Dağ çok konuşulan Gül Sokağı mesaisi, gençlerle ve kadınlarla sık iletişim ve sosyal medyadaki fotoğrafları ekseninde sorulan "Tüm bu hamleleriniz 'seküler İzmir seçmenini etkileme çabası' olarak yorumlandı. Bu yorumlar için ne söylerdiniz?" sorusuna ise şu yanıtı verdi:
“Ben bahsettiğim gibi İzmirliyim. İzmir'in Kordon'u da Karşıyaka'sı da Bayraklı'sı da Konak Gül Tepesi de benimdir. Bir İzmirli olarak beni de yansıtır. Buralara defalarca gitmiş insanlara temas etmiş birisiyim. Beni sahada bilen hemşehrilerim bu soruları bana sormuyor ama yayınlarda, medyada soruyorlar.
Belediye hizmet yeridir. Belediyenin seküleri, muhafazakârı olmaz. Bir İzmirli olarak, İzmir'in değerlerini bilen biri olarak farklılıkları yük değil zenginlik gören biri olarak hizmet etmeye geliyoruz.
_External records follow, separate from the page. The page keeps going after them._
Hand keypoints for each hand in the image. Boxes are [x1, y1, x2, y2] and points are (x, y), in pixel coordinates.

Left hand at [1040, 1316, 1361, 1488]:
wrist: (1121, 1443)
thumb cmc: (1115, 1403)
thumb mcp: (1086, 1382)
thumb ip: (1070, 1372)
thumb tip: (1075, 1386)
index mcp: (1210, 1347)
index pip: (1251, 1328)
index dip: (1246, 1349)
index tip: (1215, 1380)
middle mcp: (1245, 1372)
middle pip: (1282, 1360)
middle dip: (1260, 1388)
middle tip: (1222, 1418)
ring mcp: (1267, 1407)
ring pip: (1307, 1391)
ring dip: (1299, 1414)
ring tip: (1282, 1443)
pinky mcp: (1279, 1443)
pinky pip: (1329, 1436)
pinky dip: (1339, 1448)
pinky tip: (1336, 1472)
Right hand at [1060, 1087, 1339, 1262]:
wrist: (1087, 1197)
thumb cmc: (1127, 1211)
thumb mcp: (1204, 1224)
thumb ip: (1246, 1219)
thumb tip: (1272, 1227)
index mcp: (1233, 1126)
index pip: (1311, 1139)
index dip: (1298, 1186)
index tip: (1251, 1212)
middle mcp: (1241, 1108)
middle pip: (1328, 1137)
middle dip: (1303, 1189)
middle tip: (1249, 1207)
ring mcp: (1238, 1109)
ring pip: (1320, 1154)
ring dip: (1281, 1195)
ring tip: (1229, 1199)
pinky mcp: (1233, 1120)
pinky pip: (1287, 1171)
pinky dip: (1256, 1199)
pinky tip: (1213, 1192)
Yerel yönetimlerin sınırlarının nerde başlayıp nerde bittiğini de çok iyi biliyoruz. Görevinin, yetkisinin icraat ve hizmetle sınırlı olduğu düşüncesine de derinden vakıfız. Yaşam tarzı, bakış açısı, dünya görüşü bir sözle sosyal yaşamı kapsayan her şey dün nasılsa bugün de yarın da aynı minvalde ilerler ve ilerleyecektir. Bizim amacımız her bir kesimin kesintisiz bir şekilde hizmetten yararlanacağı kapsamlı çalışmalar ortaya koymak ve her bir vatandaşımızın hizmet alabilmesini sağlamaktır.”